I grabbed the tall grass and the rock outcroppings and clambered up. From the top I could look at the lake bed and see how the algae swayed. I ran to the end of the rock and farther, into the air. The impact was hard on the leather soles of my shoes, and the cold water roared in my ears. When I came to the surface, it was hard to breathe, but I had enough air left to let out a cry. I saw the waves that my impact on the water had left behind.
With dripping pant legs, I stepped onto the kitchen tiles. The cook was kneading dough and asked whose idea it had been. I didn’t know what to say. Falling is something you can only do alone, I thought. I leaned against the warm oven. The cook rapped her hand, dusty with flour, on the tiles. She gave me a washcloth.
Father had them call for me that night. When he was home, he mostly sat in his library. He liked to read for hours on end: Russian novels, Eastern philosophy, haikus. I knew that Father and Mother did not love each other.
Between my fingers I twirled a flowering reed I had plucked from the riverbank.
“The priests say you jumped,” said Father.
I nodded.
“Why?” he asked.
I kept silent.
“Do you know that silence is sometimes worse than lies?” he asked.
He sat me on the armrest of his reading chair.
We listened to the ticking of the clock.
“It felt good, Papa.

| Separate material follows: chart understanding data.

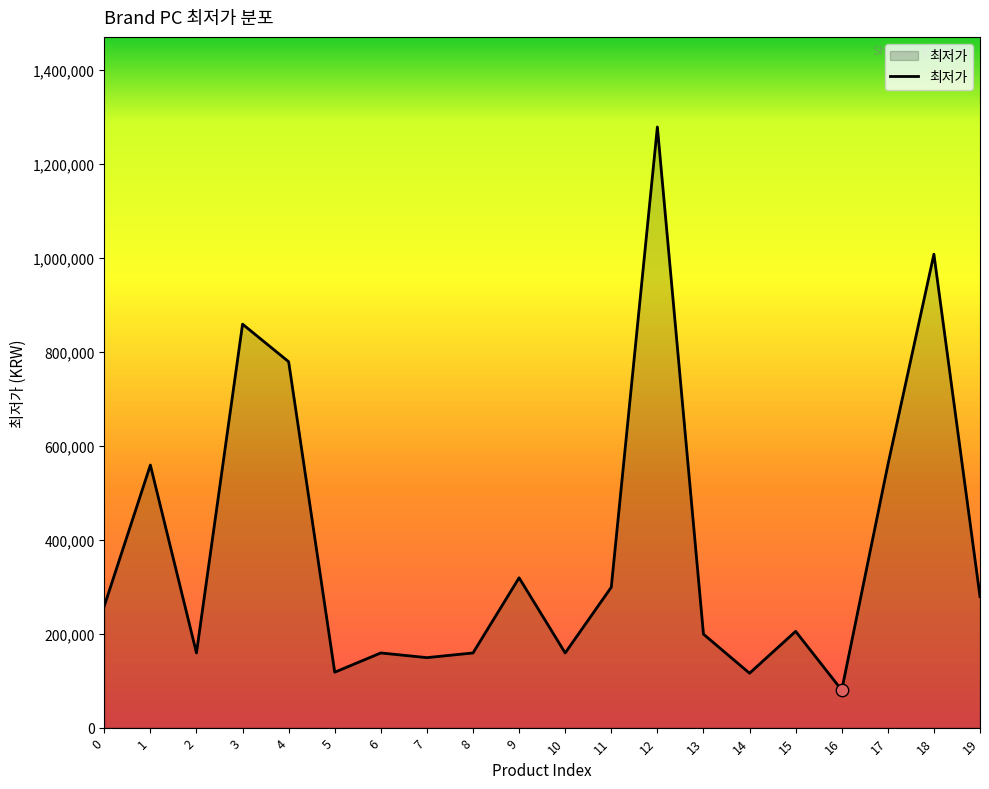

Which has a higher value, 9 or 11?

9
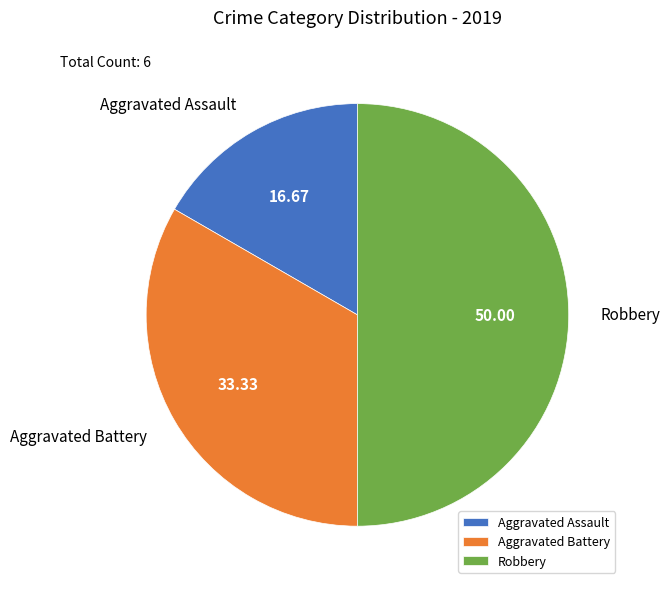

The Aggravated Assault slice represents 17% of the pie. True or false?

True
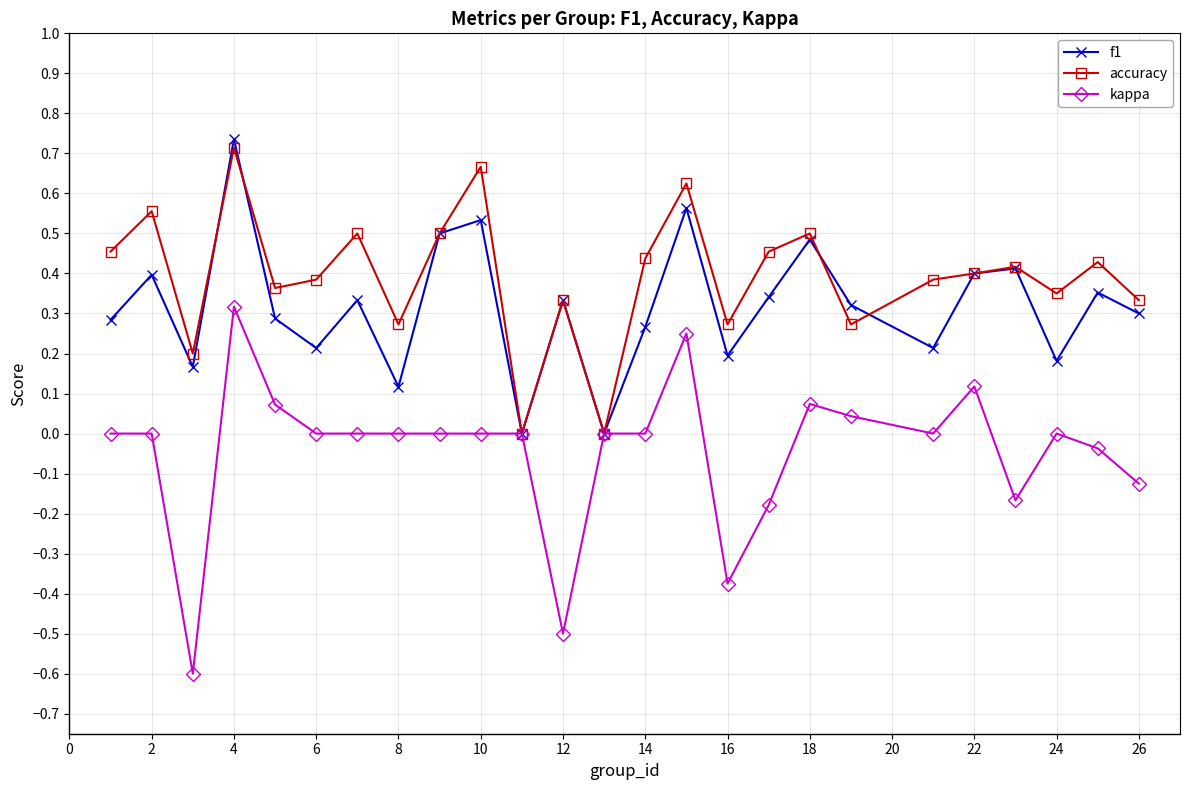

Which series has the largest total across all categories?

accuracy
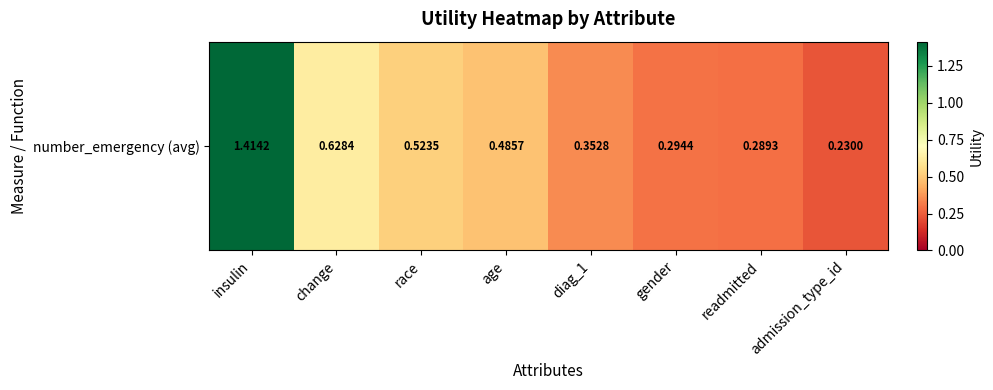

The chart shows a value of 1.4 at insulin. True or false?

True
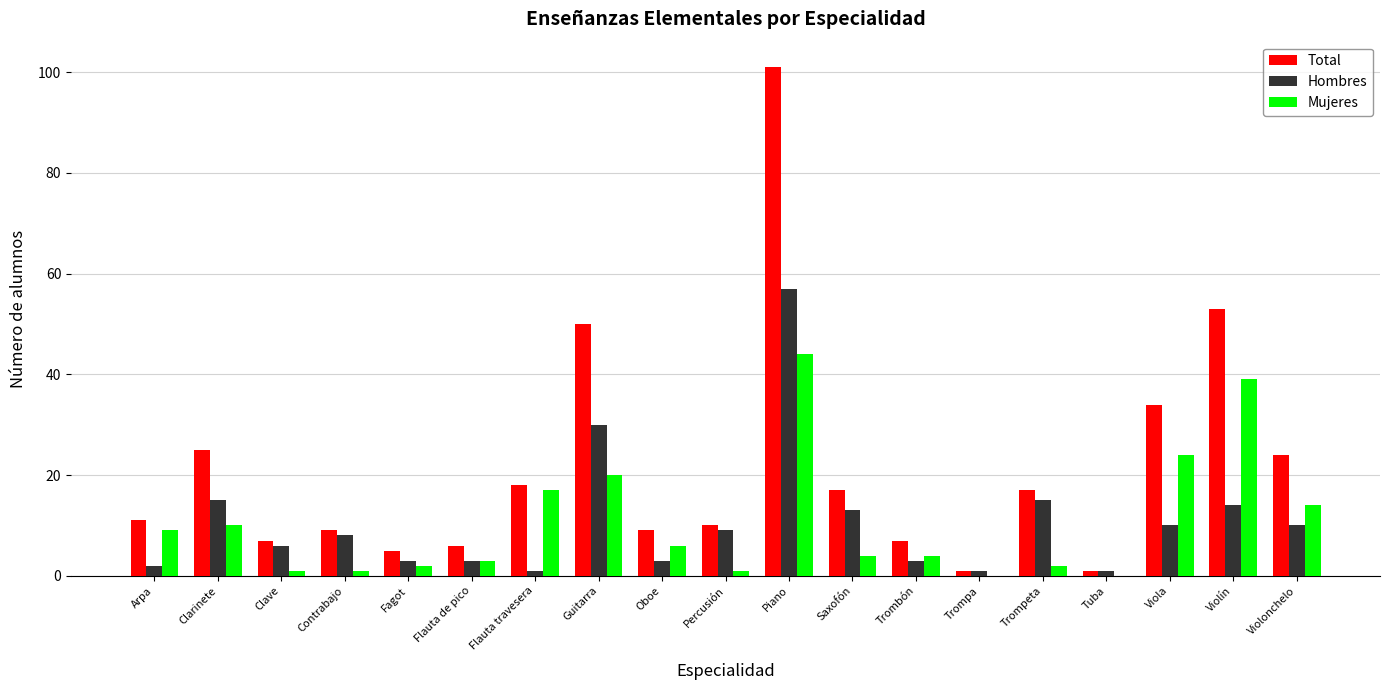

Does the chart contain stacked bars?

No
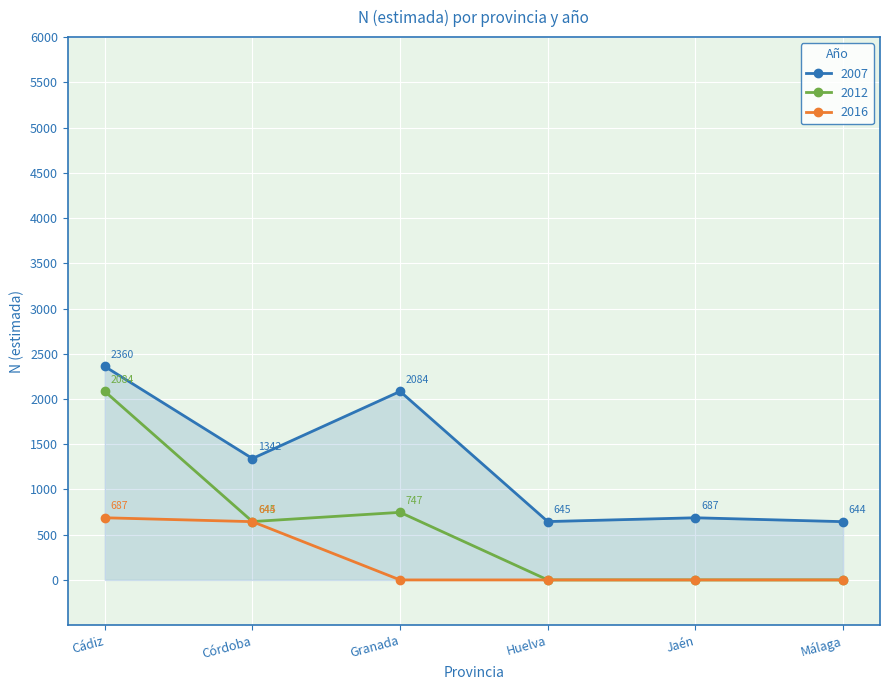

Rank the series by their maximum value, from lowest to highest.

2016, 2012, 2007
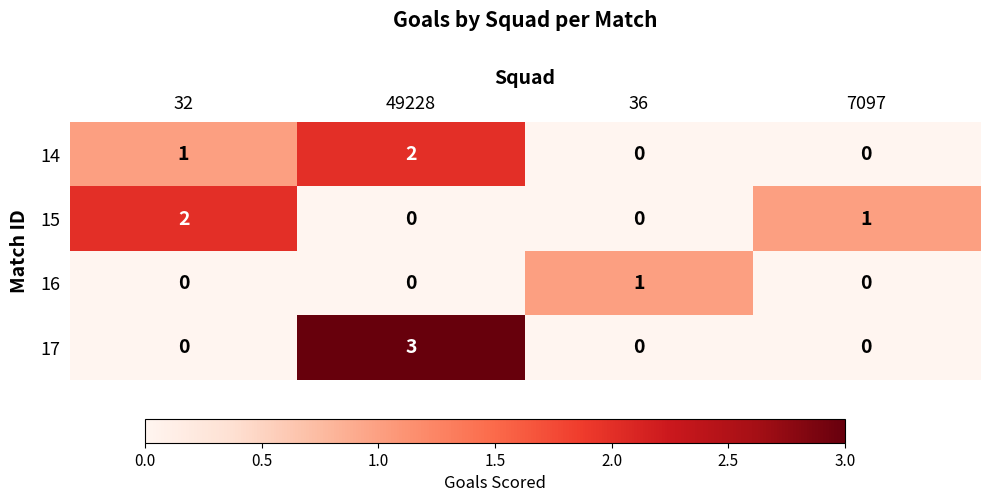

At which category does the chart reach its peak across all series?

49228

Why does it feel so good to fall, Papa?”
He thought about it for a long time. Softly he began to hum a melody. After a couple minutes he came to a conclusion. “Because we are stupid creatures,” he said.
We both were silent together. He shook his head. His hands were heavy on my shoulders, and he smelled of his books.
“What’s wrong, boy? I recognize that look.”
“Is Mother all right?”
He took a deep breath. “She . . .” he said. He grimaced. “Your mother . . . everything is fine, be kind to her.”
I understood what he meant and that it would be easier to keep silent. Keeping silent was my way of crying.
“We can handle it,” Father said, laying a hand on my neck.
I nodded. He looked at me. I knew I would jump again if I had the chance.